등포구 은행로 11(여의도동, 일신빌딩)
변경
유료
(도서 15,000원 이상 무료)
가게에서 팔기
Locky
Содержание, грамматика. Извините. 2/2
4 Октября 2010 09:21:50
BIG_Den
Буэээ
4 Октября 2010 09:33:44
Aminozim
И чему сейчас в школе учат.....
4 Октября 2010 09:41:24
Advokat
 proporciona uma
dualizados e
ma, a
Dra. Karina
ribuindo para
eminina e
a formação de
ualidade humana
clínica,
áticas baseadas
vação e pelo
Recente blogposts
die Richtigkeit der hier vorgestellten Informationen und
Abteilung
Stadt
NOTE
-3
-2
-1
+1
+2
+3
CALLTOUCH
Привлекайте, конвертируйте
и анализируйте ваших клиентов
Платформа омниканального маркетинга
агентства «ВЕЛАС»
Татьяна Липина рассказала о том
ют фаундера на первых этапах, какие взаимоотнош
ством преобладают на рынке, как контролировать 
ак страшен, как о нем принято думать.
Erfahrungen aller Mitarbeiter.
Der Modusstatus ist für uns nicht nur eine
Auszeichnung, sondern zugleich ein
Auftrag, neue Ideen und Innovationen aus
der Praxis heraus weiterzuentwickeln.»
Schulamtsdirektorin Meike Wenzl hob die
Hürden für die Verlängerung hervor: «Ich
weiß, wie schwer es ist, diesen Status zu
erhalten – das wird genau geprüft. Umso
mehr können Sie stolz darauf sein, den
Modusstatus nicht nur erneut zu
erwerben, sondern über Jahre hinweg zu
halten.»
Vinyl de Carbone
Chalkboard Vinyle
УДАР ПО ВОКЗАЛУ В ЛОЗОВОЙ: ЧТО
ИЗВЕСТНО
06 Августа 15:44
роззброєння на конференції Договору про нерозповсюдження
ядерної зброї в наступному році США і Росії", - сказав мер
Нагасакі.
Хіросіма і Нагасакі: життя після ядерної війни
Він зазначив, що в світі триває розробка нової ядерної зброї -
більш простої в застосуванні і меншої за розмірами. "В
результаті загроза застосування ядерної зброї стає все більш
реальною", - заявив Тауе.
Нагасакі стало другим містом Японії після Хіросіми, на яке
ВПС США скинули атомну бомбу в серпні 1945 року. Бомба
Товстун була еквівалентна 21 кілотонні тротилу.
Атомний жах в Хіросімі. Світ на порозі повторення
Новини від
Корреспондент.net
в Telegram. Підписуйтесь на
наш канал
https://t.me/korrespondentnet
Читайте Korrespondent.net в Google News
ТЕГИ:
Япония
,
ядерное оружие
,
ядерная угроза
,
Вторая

○ ○ ○ ○ ○ ○ ○

VOTRE CONSIGNE – Recopiez, s'il vous plaît, les lignes qui partent du début des données et se terminent à la ligne contenant « proporciona uma », cette ligne comprise. Substituez-y « Ноября » à « Октября » sans rien modifier d'autre.

TÂCHE ACCOMPLIE –
등포구 은행로 11(여의도동, 일신빌딩)
변경
유료
(도서 15,000원 이상 무료)
가게에서 팔기
Locky
Содержание, грамматика. Извините. 2/2
4 Ноября 2010 09:21:50
BIG_Den
Буэээ
4 Ноября 2010 09:33:44
Aminozim
И чему сейчас в школе учат.....
4 Ноября 2010 09:41:24
Advokat
 proporciona uma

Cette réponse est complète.